### Tekstfragment
○ ○ ○ ○ ○
| |
| |
| |
Boekbeschouwing.
Nieuwe Verhandelingen van het Genootschap tot verdediging van de Christelijke Godsdienst tegen derzelver hedendaagsche bestrijders. Voor het jaar 1831. In 's Gravenhage, bij de Erve(n) J. Thierry en C. Mensing en Zoon. 1832. In gr. 8vo. 457 Bl. f 3 25.
Twee Verhandelingen bevat dit boekdeel, over het hooggaande lijden van jezus in Gethsemané, van welke die van den Heer riehm met goud, die van den Heer van der willigen met zilver bekroond is, uit een zesentwintigtal, dat ter beoordeeling was ingezonden.
Sedert de bestrijders van de geopenbaarde Godsdienst schijnen te rusten, werd het voor het Haagsche Genootschap telkens moeijelijker, prijsvragen uit te schrijven overeenkomstig met het oorspronkelijke doel. Al is er wel het een en ander over, in vroegere antwoorden, dat ter nalezing dienen kan, dan heeft men toch reden om tevreden te zijn, wanneer men op uitgeschrevene prijsvragen zulke antwoorden bekomt, als in dit boekdeel worden aangeboden, ofschoon zij niet regtstreeks dienen tegen hedendaagsche bestrijders. De dubbele gouden medaille was beloofd (zie Programma voor 1829), eene gouden medaille werd verleend (zie Progr. voor 1831), zonder dat er reden van die ingekrompene belooning gegeven wordt. Doch dit slechts in het voorbijgaan.
○ ○ ○ ○ ○
### Datasetrecords

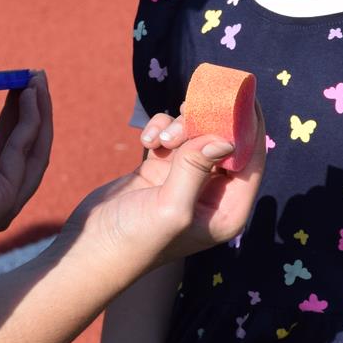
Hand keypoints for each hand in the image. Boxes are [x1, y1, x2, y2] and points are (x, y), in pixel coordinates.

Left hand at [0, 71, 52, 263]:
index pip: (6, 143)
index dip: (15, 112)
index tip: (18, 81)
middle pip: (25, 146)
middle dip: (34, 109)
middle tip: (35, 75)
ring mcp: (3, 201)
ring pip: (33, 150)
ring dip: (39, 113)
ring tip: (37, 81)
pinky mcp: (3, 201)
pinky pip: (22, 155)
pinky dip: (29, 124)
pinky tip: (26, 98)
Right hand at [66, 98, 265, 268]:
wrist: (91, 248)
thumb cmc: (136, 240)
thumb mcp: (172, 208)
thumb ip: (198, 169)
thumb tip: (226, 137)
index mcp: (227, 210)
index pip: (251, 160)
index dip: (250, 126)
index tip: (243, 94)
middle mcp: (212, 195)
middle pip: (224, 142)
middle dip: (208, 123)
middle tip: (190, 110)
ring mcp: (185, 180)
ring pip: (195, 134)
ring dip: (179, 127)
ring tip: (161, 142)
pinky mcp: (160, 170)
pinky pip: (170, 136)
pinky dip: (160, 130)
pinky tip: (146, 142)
○ ○ ○ ○ ○
### Opdrachten
1. Schrijf uit de boekbespreking woord voor woord over wat begint met "Twee Verhandelingen bevat" en doorloopt tot en met "beoordeeling was ingezonden.".
2. Noem alle jaartallen die in de boekbespreking voorkomen, elk één keer.
De records heb je hier niet voor nodig.

### Antwoorden per opdracht
1.
Twee Verhandelingen bevat dit boekdeel, over het hooggaande lijden van jezus in Gethsemané, van welke die van den Heer riehm met goud, die van den Heer van der willigen met zilver bekroond is, uit een zesentwintigtal, dat ter beoordeeling was ingezonden.

2. 1829, 1831, 1832